Pauli fought both racial and sexual discrimination, being appointed to the Presidential Commission on the Status of Women by President Kennedy in 1961. It was in this position that she argued for the 14 Amendment be rewritten to incorporate that it also forbid discrimination based on sex and not just race. She also called out the sexism that was in the civil rights movement, as women had been left out of the major speeches that were being given during marches.
Pauli supported the National Woman’s Party in their effort to add the terminology of sex to the Civil Rights Act of 1964 as a protected category. During the 1960’s, Pauli continued her activism work to ensure that women were given a seat at the table and had recognition as people who needed rights and protections.

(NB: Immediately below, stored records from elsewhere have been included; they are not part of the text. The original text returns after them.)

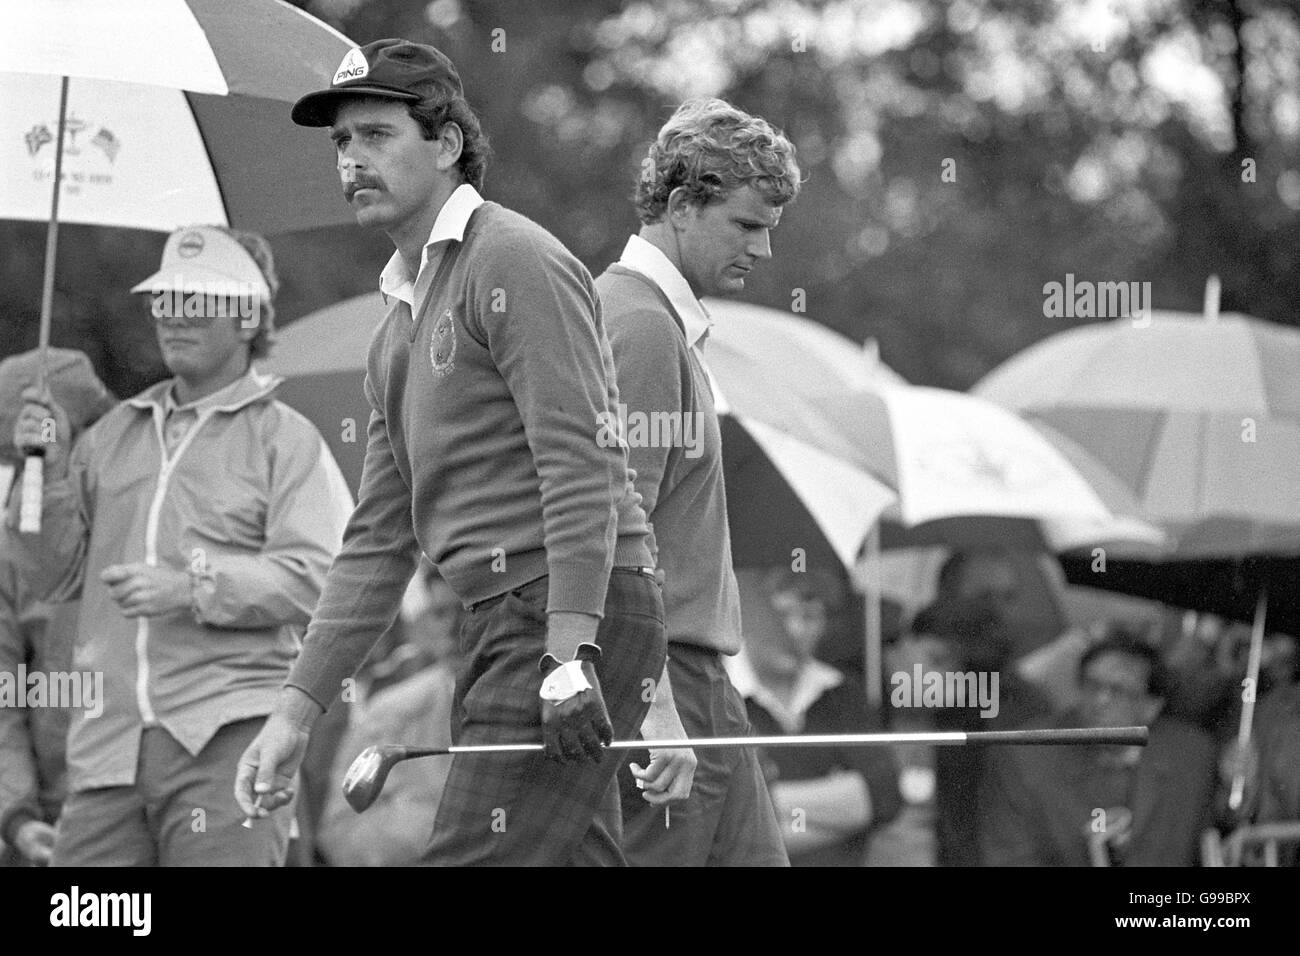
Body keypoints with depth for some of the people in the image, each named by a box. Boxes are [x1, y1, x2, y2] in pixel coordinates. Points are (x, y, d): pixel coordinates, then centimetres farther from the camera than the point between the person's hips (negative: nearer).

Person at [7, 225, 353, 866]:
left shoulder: (285, 439, 5)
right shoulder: (112, 435, 21)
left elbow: (315, 578, -7)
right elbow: (55, 578, 18)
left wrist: (193, 587, -18)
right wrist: (49, 474, 3)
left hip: (226, 737, -5)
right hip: (108, 740, 5)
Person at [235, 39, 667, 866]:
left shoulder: (515, 262, -6)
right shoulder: (400, 325, 22)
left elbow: (580, 465, -16)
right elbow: (379, 545, 23)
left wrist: (571, 653, -24)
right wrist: (297, 713, 18)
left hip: (578, 613, -9)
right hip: (502, 617, 9)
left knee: (472, 858, -15)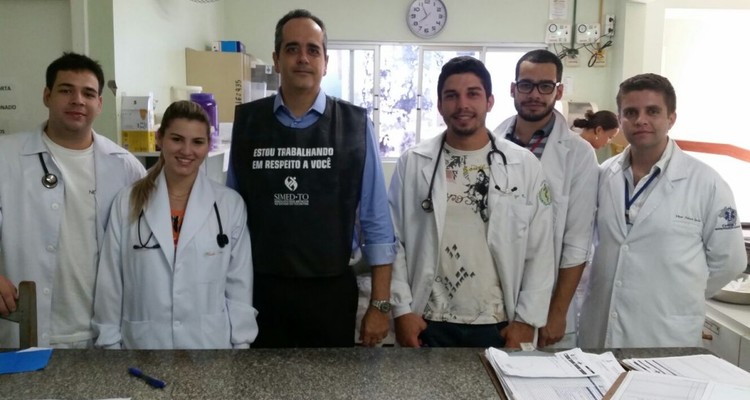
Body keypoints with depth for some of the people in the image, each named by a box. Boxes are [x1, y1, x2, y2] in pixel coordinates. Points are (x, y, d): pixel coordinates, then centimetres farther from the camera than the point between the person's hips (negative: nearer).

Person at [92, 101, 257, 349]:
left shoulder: (230, 204, -4)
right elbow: (111, 284, 1)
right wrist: (110, 342, 2)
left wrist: (241, 343, -2)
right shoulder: (127, 202, -2)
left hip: (211, 342, 0)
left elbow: (239, 285, -1)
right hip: (143, 341, 1)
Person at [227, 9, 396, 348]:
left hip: (332, 291, -1)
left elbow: (376, 222, -3)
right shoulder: (247, 122, -1)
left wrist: (380, 304, -4)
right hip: (262, 291, 1)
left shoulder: (355, 125, -5)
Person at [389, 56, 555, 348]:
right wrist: (402, 309, -4)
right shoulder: (412, 163, -1)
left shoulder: (525, 165, -1)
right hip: (429, 323, 0)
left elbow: (540, 251, 0)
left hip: (497, 325, 1)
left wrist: (527, 320, -3)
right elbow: (394, 241, 0)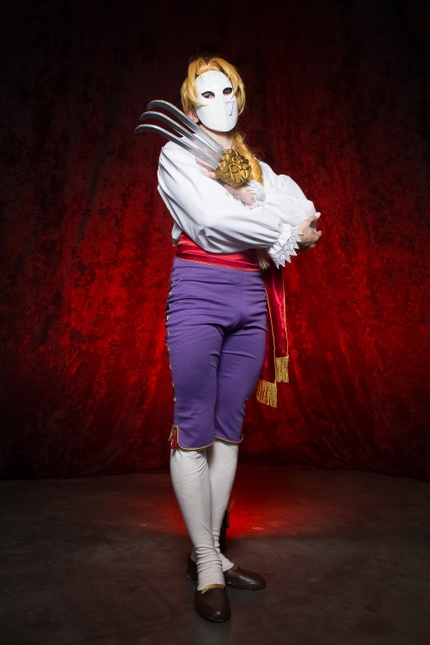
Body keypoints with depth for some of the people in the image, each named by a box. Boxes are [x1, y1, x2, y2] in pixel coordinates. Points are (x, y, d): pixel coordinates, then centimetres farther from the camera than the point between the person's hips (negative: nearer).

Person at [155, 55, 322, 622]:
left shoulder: (259, 167, 21)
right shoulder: (176, 155, 6)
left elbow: (303, 208, 4)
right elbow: (212, 219, -10)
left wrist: (250, 211, -11)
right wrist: (285, 231, -3)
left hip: (251, 299, 5)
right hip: (198, 293, -5)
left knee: (229, 430, 7)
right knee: (194, 431, -5)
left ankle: (211, 552, 20)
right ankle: (207, 566, 9)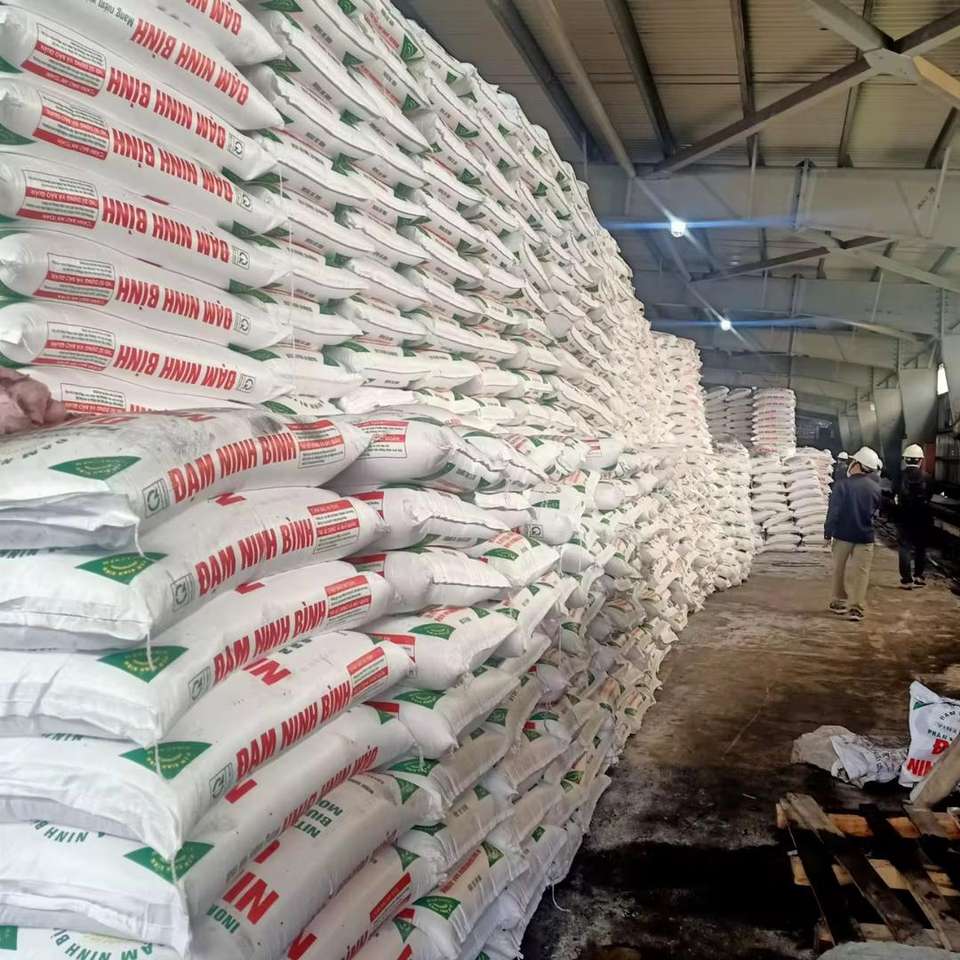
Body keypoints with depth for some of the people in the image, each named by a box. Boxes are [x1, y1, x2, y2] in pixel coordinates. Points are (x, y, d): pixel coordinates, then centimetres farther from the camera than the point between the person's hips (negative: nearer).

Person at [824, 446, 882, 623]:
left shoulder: (843, 485, -13)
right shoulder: (875, 488, -4)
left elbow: (833, 511, -12)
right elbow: (877, 510, 11)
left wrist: (828, 531, -4)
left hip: (843, 534, -1)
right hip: (865, 536, 1)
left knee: (839, 569, 15)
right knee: (861, 572, 3)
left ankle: (839, 602, 24)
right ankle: (856, 608, -3)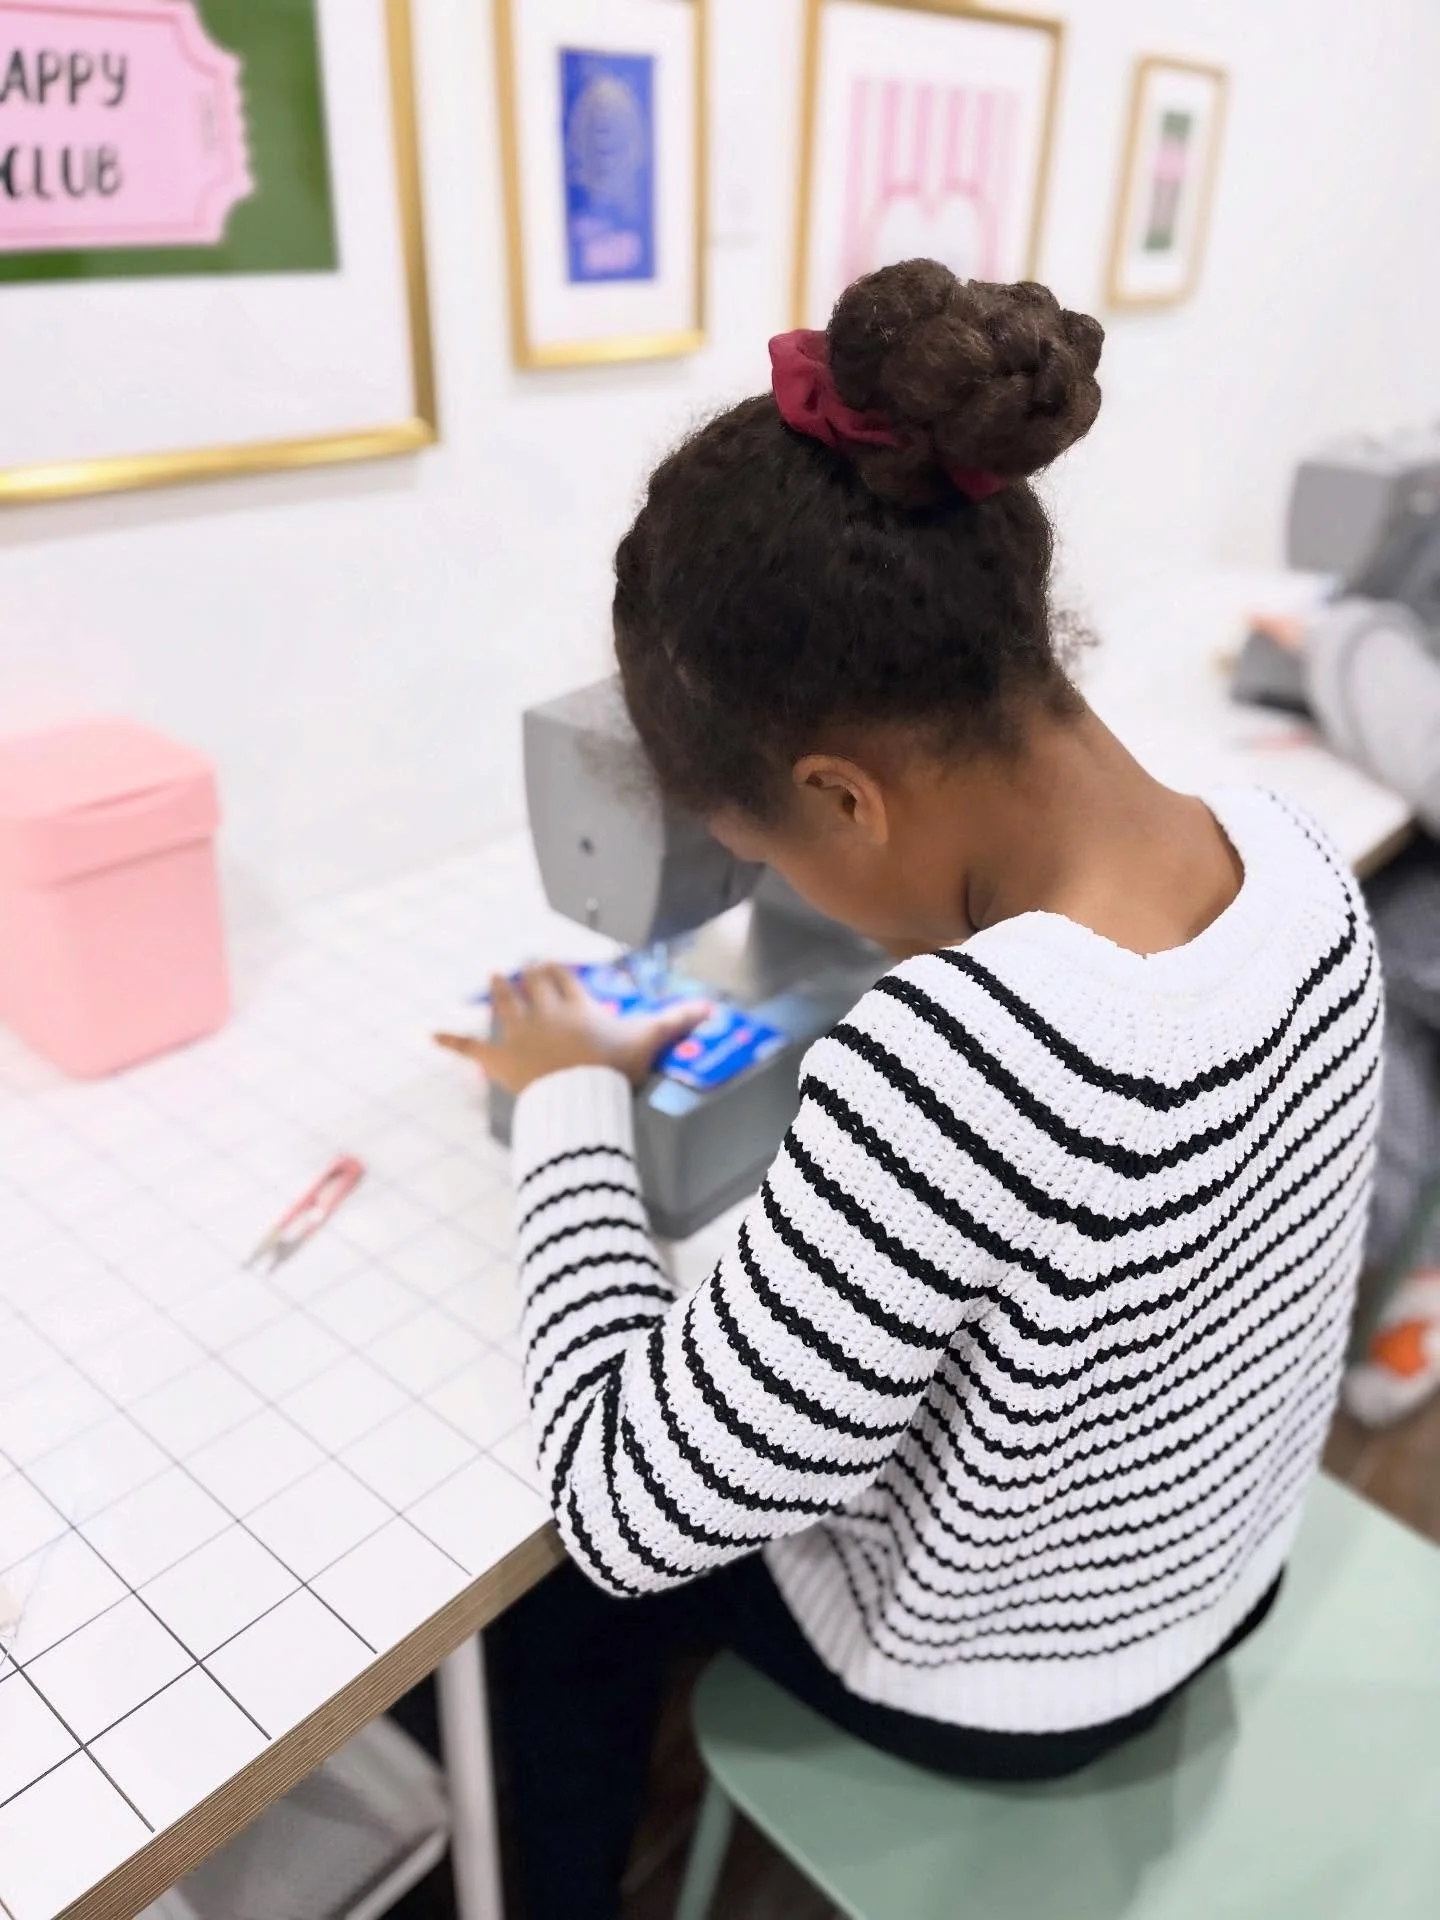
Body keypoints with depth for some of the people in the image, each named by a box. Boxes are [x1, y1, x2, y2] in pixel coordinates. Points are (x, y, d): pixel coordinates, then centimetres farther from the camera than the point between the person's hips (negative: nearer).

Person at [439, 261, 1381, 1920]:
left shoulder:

During her life, Pauli continued to work in the field of academia, serving as part of the faculty of the Ghana Law School in 1960 and 1961. She also served as the vice president of Benedict College from 1967 to 1968 before leaving to work as a professor at Braneis University from 1968 through 1973.
Having been raised in the Episcopal Church, Pauli always felt closely tied to religion, and went back to school to pursue a new career, this time going to the General Theological Seminary, where she graduated from in 1976. After more than three years of studying theology, Pauli was ordained as the first African American woman Episcopal priest. She gave her first sermon at the Chapel of the Cross in North Carolina. Pauli transferred to a church in Washington D.C., where her ministry was focused on the sick.
Pauli Murray died of pancreatic cancer in July 1985. She passed in the house she owned with her lifelong friend, Maida Springer Kemp. Since her passing, Pauli has been nationally recognized for her activism work. The Episcopal Church named her one of their recognized Holy Women, Holy Men along with author Harriet Beecher Stowe in 2012. Her childhood home has been designated a National Treasure by the National Trust for Historic Preservation, and Yale University has named buildings after her. In 2018, the Episcopal Church made her a permanent part of their calendar of saints, to this day she is still celebrated on July 1st, which marks the day of her passing.